Submitting a bug report
If you think you have found a security vulnerability, please report it to us at firstname.lastname@example.org.
Attributes of a good report
You should include the following information when reporting a vulnerability to us:
- Detailed steps on how to reproduce the bug, please include the following:
- Any links you clicked
- Any pages you visited, etc.
- Description of the versions of all relevant components of the attack, for example, browser, OS, mobile app version, etc.
- Provide context, describe the specific scenario, and how the bug/vulnerability will affect us.

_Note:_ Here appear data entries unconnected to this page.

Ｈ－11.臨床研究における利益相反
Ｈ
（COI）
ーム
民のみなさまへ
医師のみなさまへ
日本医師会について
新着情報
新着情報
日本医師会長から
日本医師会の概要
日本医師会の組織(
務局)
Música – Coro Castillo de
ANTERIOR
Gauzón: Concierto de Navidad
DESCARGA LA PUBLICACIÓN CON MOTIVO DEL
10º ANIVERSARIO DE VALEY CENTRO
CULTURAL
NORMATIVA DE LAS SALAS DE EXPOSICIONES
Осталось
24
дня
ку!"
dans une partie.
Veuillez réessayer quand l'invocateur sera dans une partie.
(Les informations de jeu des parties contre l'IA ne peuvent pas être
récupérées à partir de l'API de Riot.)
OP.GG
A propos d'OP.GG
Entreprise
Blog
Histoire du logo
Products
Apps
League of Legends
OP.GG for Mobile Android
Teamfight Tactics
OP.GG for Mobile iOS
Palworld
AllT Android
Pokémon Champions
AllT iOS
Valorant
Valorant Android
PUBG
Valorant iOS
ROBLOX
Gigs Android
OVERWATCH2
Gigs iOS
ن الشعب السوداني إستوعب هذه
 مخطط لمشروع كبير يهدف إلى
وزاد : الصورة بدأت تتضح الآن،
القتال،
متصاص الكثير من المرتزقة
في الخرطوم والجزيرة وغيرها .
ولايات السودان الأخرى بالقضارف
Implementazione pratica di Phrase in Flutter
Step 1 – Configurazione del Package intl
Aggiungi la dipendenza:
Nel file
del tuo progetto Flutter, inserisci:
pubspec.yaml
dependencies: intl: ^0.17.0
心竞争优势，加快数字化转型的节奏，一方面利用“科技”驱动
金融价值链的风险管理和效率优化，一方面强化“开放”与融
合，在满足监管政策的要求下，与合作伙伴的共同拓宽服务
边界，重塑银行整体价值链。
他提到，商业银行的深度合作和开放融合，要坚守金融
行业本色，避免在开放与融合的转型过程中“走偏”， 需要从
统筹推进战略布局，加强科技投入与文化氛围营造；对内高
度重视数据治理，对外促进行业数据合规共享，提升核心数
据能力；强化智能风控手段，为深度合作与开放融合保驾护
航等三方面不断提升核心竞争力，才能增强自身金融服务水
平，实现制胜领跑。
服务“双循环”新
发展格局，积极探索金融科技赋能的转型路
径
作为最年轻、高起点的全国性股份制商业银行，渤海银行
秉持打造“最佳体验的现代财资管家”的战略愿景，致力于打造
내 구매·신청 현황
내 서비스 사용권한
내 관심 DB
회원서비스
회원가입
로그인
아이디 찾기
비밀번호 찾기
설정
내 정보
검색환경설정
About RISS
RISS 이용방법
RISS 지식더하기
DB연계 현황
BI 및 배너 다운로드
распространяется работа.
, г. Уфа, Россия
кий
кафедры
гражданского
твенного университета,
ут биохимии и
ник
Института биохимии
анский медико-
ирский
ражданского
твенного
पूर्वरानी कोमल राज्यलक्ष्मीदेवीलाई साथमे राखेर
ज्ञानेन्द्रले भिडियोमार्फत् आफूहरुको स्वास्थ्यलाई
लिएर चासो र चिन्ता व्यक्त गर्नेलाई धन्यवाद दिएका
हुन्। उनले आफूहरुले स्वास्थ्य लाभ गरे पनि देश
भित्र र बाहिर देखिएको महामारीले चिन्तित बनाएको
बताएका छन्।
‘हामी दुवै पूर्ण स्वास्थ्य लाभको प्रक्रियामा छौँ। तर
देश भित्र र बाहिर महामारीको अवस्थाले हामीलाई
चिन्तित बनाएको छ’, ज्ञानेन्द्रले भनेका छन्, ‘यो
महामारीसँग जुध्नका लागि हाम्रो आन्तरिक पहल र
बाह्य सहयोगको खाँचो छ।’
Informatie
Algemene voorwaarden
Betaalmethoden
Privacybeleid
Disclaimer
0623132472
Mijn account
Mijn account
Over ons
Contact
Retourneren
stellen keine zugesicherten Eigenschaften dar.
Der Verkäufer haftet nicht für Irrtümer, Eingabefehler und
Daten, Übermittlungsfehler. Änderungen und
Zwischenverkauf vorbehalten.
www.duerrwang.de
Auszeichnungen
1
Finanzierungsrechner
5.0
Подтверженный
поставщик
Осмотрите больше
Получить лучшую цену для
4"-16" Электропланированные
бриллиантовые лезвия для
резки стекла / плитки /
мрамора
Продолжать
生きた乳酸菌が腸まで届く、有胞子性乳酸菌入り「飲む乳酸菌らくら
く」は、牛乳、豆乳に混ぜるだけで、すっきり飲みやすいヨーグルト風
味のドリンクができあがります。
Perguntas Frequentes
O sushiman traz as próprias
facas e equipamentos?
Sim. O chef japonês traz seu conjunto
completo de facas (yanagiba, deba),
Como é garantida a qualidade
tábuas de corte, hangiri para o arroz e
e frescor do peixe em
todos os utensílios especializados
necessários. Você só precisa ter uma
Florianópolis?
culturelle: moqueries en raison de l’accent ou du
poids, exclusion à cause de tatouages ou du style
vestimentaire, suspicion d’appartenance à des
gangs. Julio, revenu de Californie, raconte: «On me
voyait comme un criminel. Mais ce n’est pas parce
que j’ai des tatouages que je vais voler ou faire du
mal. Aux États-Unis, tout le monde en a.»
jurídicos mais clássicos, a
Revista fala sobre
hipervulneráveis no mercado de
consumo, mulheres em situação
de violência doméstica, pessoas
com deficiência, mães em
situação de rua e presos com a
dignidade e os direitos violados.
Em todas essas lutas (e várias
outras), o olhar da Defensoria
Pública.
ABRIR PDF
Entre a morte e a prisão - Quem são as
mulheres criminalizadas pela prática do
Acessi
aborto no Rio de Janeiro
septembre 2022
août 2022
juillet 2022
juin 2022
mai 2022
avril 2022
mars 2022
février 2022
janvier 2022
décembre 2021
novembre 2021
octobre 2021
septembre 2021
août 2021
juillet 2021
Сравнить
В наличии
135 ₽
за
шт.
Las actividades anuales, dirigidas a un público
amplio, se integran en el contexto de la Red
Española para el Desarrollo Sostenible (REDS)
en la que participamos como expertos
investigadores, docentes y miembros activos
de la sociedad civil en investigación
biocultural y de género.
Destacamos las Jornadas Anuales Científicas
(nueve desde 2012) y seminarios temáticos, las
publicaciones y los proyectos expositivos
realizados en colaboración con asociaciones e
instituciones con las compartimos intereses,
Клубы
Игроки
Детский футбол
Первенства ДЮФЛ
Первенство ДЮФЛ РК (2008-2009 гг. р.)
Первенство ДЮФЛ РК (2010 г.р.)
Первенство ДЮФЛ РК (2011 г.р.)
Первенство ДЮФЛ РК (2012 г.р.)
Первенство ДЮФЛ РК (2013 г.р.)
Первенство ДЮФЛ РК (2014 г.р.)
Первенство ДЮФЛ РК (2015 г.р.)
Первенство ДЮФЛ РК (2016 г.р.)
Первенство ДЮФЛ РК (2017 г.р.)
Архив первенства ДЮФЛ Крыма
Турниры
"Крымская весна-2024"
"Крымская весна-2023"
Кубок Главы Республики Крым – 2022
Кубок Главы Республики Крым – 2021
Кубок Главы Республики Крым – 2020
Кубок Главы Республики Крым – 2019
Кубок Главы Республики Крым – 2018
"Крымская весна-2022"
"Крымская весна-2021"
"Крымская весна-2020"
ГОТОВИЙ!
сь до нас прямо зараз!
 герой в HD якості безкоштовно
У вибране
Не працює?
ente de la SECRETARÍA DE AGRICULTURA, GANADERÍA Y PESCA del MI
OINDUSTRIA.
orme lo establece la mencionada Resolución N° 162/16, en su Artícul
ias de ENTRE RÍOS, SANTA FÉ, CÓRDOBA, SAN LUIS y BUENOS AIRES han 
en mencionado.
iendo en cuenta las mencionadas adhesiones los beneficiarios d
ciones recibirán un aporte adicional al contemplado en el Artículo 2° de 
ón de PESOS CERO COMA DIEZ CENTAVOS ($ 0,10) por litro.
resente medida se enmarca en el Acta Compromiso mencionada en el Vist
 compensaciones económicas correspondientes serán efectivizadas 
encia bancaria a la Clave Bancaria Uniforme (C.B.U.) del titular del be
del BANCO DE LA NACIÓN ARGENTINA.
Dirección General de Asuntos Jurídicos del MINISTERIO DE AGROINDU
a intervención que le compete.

Encrypting email communications
You can encrypt email communications to email@example.com using our PGP key below.
SHA256 (HEX) Fingerprint: A0753D2CC520F41B9404E354550C339DB8F7619A3495B91059D868637552DCD3
-----BEGIN PGP PUBLIC KEY BLOCK-----
Version: BCPG C# v22.214.171.124
-----END PGP PUBLIC KEY BLOCK-----
Terms and Conditions
- Participants are responsible for paying any taxes associated with rewards.
- Please use your own account for testing or research purposes. Do not attempt to gain access to another user’s account or confidential information. Your testing must not violate any law, or disrupt or compromise any data that is not your own.
- We reserve the right to modify the terms of this program or terminate this program at any time.
- By participating in this program, you agree to be bound by these rules.